◆ YOUR TASK
Report each line of the material below that contains the word "Submission".

◆ DATA RECORDS

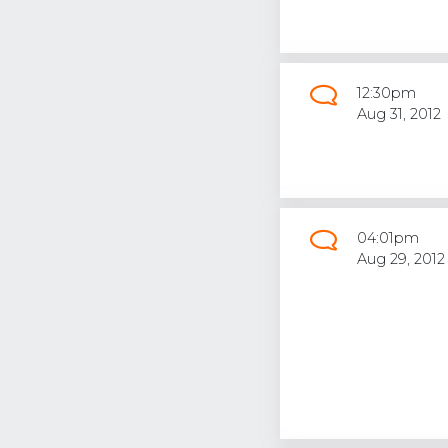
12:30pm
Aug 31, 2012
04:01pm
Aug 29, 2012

--

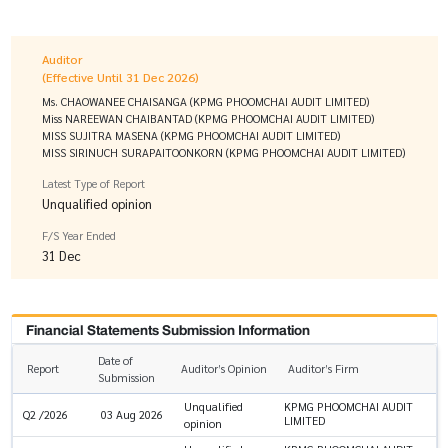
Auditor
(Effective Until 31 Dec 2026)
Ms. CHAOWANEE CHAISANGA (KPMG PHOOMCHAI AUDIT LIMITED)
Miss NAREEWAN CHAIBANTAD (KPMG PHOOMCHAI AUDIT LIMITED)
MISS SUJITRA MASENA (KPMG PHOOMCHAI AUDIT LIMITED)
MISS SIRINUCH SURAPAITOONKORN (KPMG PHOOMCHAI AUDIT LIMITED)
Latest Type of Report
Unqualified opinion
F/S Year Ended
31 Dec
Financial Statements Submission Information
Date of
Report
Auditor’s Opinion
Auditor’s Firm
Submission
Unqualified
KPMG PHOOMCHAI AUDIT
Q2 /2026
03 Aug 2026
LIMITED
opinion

◆ PROBLEM SOLUTION
Financial Statements Submission Information
Submission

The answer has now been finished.